ISeeChange is working with AdaptNY and public radio station WNYC on a project to observe heat impacts in Harlem, NY. Check out this story from our friends at AdaptNY about the ways hot weather harms the health of New York residents.
And we’re sharing below – with permission – a report from reporter Sarah Gonzalez on who’ s vulnerable to heat impacts and how they observe them, or fail to.
After sitting in her un-airconditioned fifth-floor apartment as the temperature surpassed 90 degrees Fahrenheit for several days in a row, 69-year-old Helen called 911.
“I couldn’t deal the heat,” she says with some difficulty. “It was too hot for me, and then I had feel weak.”
An ambulance brought her from her building in East Harlem to Mount Sinai Hospital, where she was admitted for heat exhaustion. She has a few medical issues, including a stomach problem. And her daughter says she’s stubborn: She doesn’t drink water when she knows she’s supposed to.
“My head start to hurt, and then I start to throw up and I had feel a little dizzy a little,” says Helen, a fictitious name made up to protect her privacy.
She talks from the hospital bed with her eyes closed. She doesn’t want to leave the hospital and go back to her hot apartment.
“Oh, God. The fan ain’t doing no good, at all,” Helen says. “With this heat? No, I can’t do that.”
Elderly people like Helen, young children and others with pre-existing medical conditions are particularly vulnerable to extreme heat. Public health professionals say air conditioning — even just a couple minutes of it — is the best way to lessen the effects of extreme heat.
As of the first week of August, just 13 patients this summer arrived at Mount Sinai Hospital complaining specifically about heat. But the heat played a less obvious role in many more ER visits — about a dozen a week, according to the hospital.
Dr. Anar Shah, an emergency room doctor at Mt. Sinai, says patients don’t often prepare for heat waves the way they do for other natural disasters.
“I don’t know why people don’t take it as seriously,” Shah said. “I think that it’s not as obvious when you look outside your window that there is something dangerous that’s happening in the environment.”
The heat is mainly a problem among the poor who can’t afford AC, says Eric Klinenberg, a sociologist at New York University and author of Heat Wave: A Social Autopsy of Disaster in Chicago.
“These are people who are invisible all the time,” Klinenberg said. “And so when they’re suffering invisibly during a heat disaster, it’s hard to get people to take notice.”
Convincing the general public that air conditioning is a necessity for some people is incredibly difficult, Klinenberg says.
“Air conditioning is a luxury, and not a necessity, almost all of the time,” Klinenberg said. “But there are times during our hot and humid summers when air conditioning can make the difference between life and death. And I say that as someone who is very critical of Americans’ over-use of air conditioning.”
Part of the problem, he says, is that cities undercount the role that heat plays in hospital visits and deaths.
But it is hard to determine that role precisely in practice, officials say.
What’s a ‘Heat Death’?
Medical examiners in New York, Baltimore and Chicago say that the only sure way to know if someone died from hyperthermia — the medical term for overheating — is if their body temperature is taken right before they die, and the temperature is around 104 degrees.
If you don’t have that proof, David Fowler, the chief medical examiner in Baltimore, says determining a heat death becomes largely subjective.
“It’s not an exact science,” Fowler said. “It’s a very, very complex process which requires an awful lot of experience and careful weighing of every single case.”
Fowler says he takes a liberal approach to classifying heat deaths. He said he doesn’t want to downplay the true impacts of heat because the statistics he sends to the health department influence policies, such as when cooling centers should open.
“So there are all sorts of ramifications that will affect the community and the individual family members if this is not done correctly.”

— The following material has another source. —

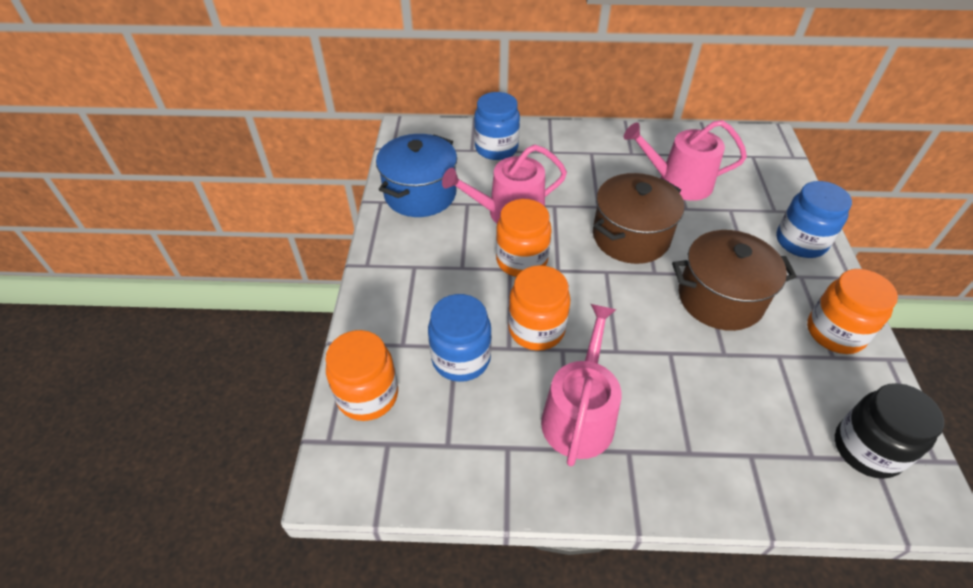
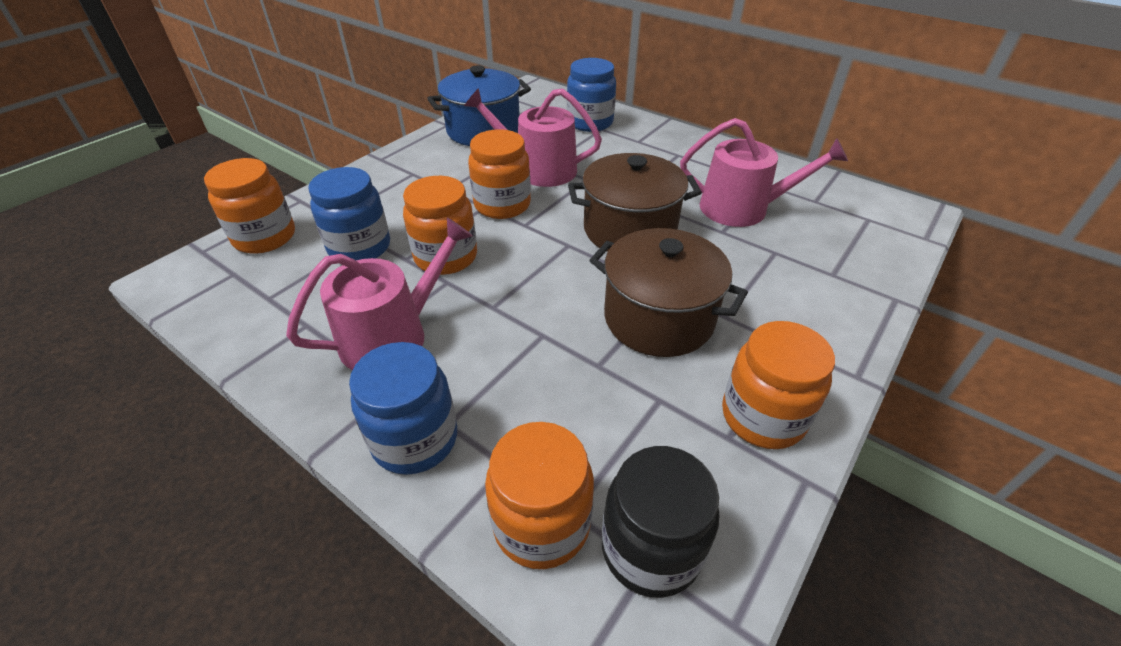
camera: 35 degrees right, 5 degrees down
(678, 182) = (742, 208): pink watering can -> pink watering can turned 150 degrees clockwise
(800, 242) = (830, 315): blue jar -> blue jar (415, 439)
(807, 475) = (541, 523): none -> orange jar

In New York City, the Department of Health and Mental Hygeine said 25 people died directly from heat stress in 2013. But the city admitted that doesn’t capture the “total mortality burden” of extreme heat.
They estimated that number to be 140 deaths.
“We should think about air conditioning as something maybe akin to a prescription,” said Patrick Kinney, an environmental health science professor at Columbia University’s Mailman School of Public Health.
Like Klinenberg, Kinney is acutely aware of the way air conditioning contributes to global warming, but said it is an essential tool for public health.
“If you take a couple of big office buildings in New York City that may be air-conditioned all through the night when no one is working in them,” he said, “and you just used some of that air conditioning to help the people who are most vulnerable, we wouldn’t worsen the climate change problem. But we would save a lot of lives, potentially.”